Le conducteur d’un engin de chantier vient de terminer le démantèlement d’un ancien atelier sur une plateforme pétrochimique classée Seveso, quand il remarque qu’une portion de tuyauterie dépassant de 50 cm d’une fosse bétonnée pourrait gêner le passage de son engin dans une zone où il sera amené à travailler prochainement. Il décide de supprimer cette portion de tuyauterie (diamètre 12 “) terminée par une vanne et un joint plein en la cisaillant vers 17h45, provoquant une fuite alimentée de naphta (liquide inflammable composé à 6 % de benzène, produit toxique et volatil) dans l’air et sur le sol à proximité. Il donne l’alerte, l’exploitant déclenche le POI, confine le personnel travaillant à proximité et stoppe la fuite au bout de 60 min au moyen d’une vanne amont : la portion de tuyauterie, cisaillée sur 40 % de sa section, est toujours reliée à un bac de stockage en activité et plein de naphta. Une flaque de naphta de 100 m sur 2 m s’est formée autour de la fosse, les pompiers du site la recouvrent avec 600 m³ de mousse foisonnante pour limiter l’évaporation du benzène. Ils sont appuyés par d’importants renforts des services de secours publics : 4 fourgons, 1 motopompe et 52 pompiers.
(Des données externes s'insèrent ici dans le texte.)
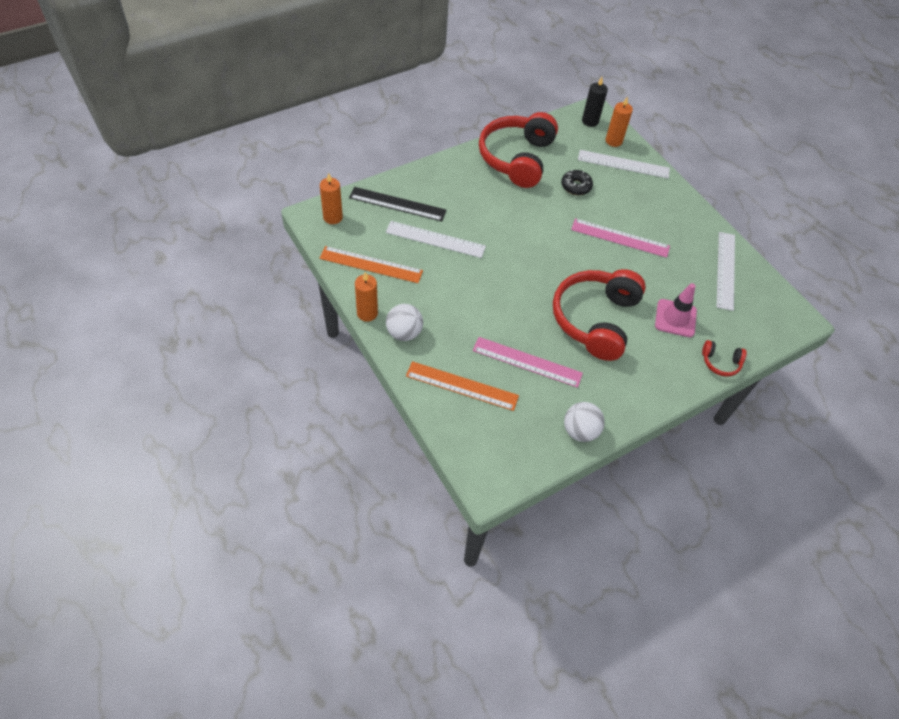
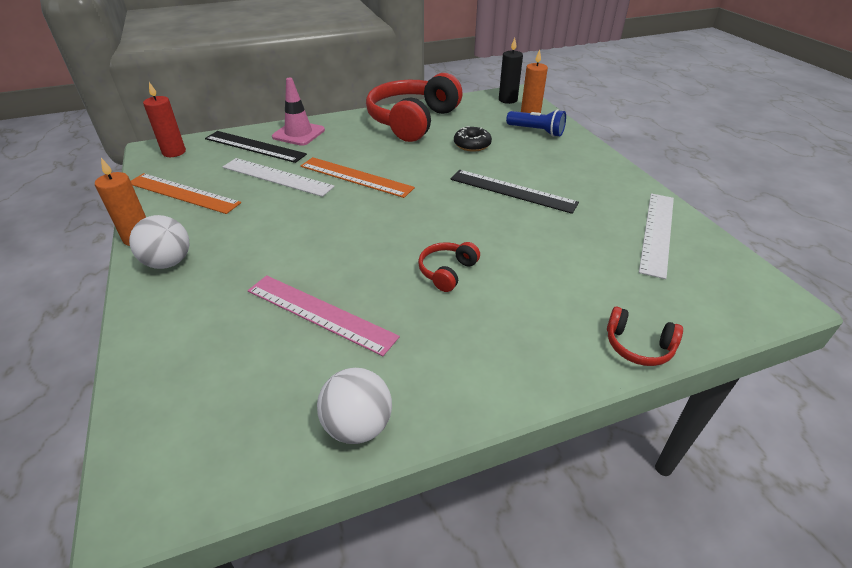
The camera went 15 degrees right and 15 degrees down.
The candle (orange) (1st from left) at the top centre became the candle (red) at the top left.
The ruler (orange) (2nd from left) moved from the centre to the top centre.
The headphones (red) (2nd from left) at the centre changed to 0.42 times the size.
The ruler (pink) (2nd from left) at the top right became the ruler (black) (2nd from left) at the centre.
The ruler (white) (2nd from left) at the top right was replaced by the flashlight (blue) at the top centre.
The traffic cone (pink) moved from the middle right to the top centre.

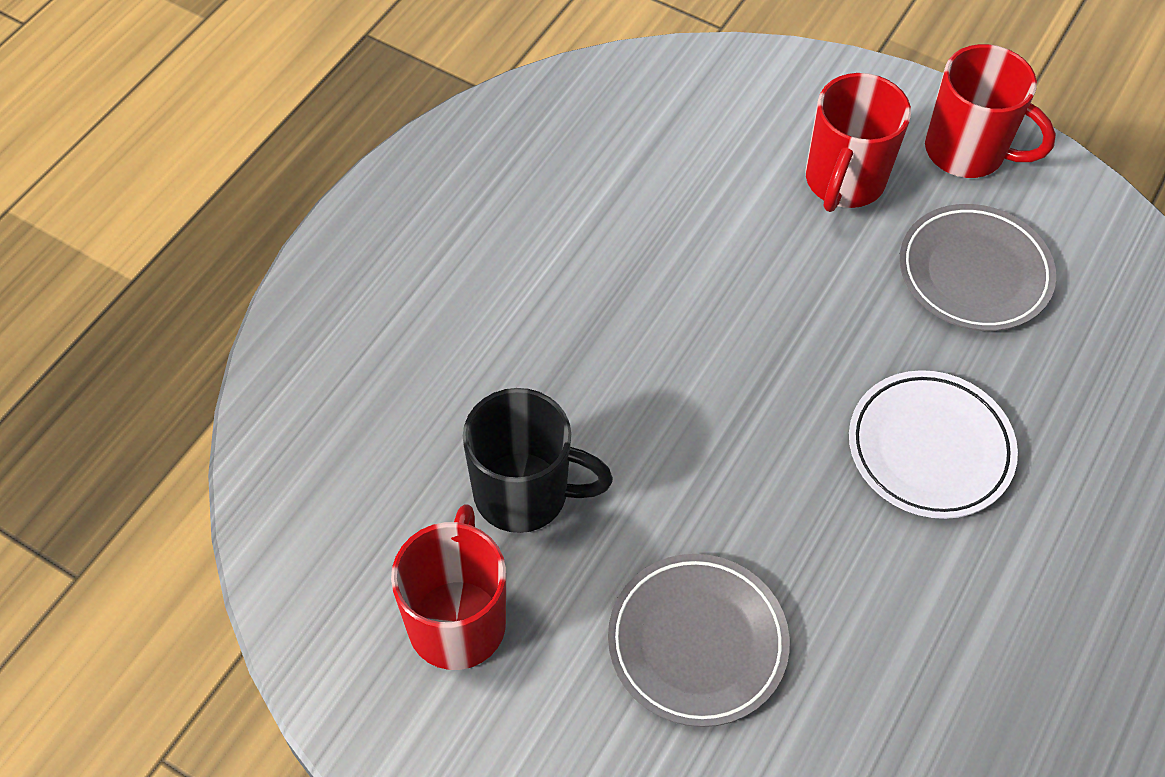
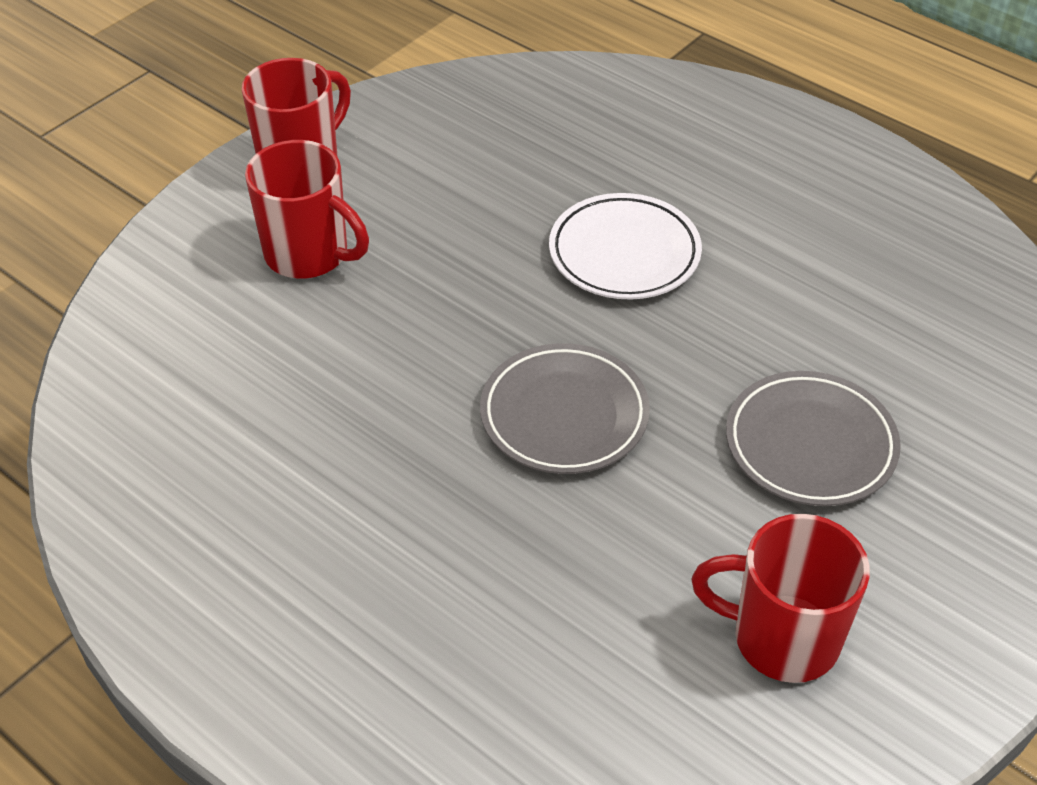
The camera went 80 degrees left and 10 degrees down.
The mug (black) at the centre disappeared.
The plate (grey) (2nd from left in the first image) moved from the middle right to the centre.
L’exploitant alerte les maires des communes voisines et les autres entreprises de la plate-forme. Les pompiers effectuent des mesures d’explosimétrie à l’intérieur et à l’extérieur du site et dans les communes voisines. La teneur maximale de benzène détectée dans l’air à 19 h est de 1,4 ppm (450 microgrammes/m³). Vers 21h30, les mesures d’explosimétrie se révèlent négatives et les pompiers ne perçoivent pas d’odeur de benzène sur les lieux contrôlés, leur dispositif est levé le lendemain à 8h30. Une partie du naphta perdu s’infiltre par une bouche d’égout puis rejoint la station de traitement des effluents de la plateforme par le réseau des eaux usées. Le contenu du réseau est détourné vers un bassin de rétention, lui même recouvert de mousse, puis pompé et éliminé en centre agrée dans les jours suivant l’accident. Le volume de naphta perdu est estimé à 17 t, dont 50 % se serait évaporé avant de retomber sur le sol. Les portions de sol contaminées par le naphta (jusqu’à 39 000 ppm de benzène et 95 000 de toluène) sont décapées, les 20 t de terre décapés sont ensuite éliminés dans une filière agrée. L’exploitant envoie un communiqué de presse le lendemain.

L’enquête menée par l’exploitant montre que le conducteur venait d’enlever à proximité une tuyauterie précédemment démontée et posée au sol, auparavant reliée à la portion de tuyauterie accidentée. Cette portion, désaffectée depuis de nombreuses années, était reliée à un tronçon de l’ancienne ligne enterrée utilisé pour transférer le naphta livré par wagon vers les bacs de stockage. Cette ligne avait été sectionnée au niveau de la fosse, chaque tronçon étant fermé par une bride pleine, mais était toujours connectée à la ligne de transfert principale de 3 bacs de naphta du côté du tronçon accidenté. La proximité géographique de la tuyauterie démontée avec la portion accidentée, qui dépassait de la fosse et gênait la manoeuvre de l’engin, a poussé le conducteur à la cisailler bien qu’aucune signalisation de démantèlement (code couleur) n’ait été mis en place sur cette portion. La zone de l’accident ne faisait pas non plus partie de la zone de démantèlement prévue dans la procédure de démolition mis au point avec l’exploitant dans le cadre de l’autorisation de travail. L’inspection des IC relève cependant qu’aucun balisage ou protection physique de la tuyauterie accidentée n’avait été mis en place malgré la proximité de cette dernière avec la zone de démolition autorisée (risque de collision accidentelle de l’engin avec une tuyauterie en charge).

C’est le troisième accident avec fuite de produit en moins d’un an : une fuite d’éthylène 3 mois avant (ARIA 39195) et une fuite enflammée de naphta non clarifiée 9 mois avant (ARIA 38207).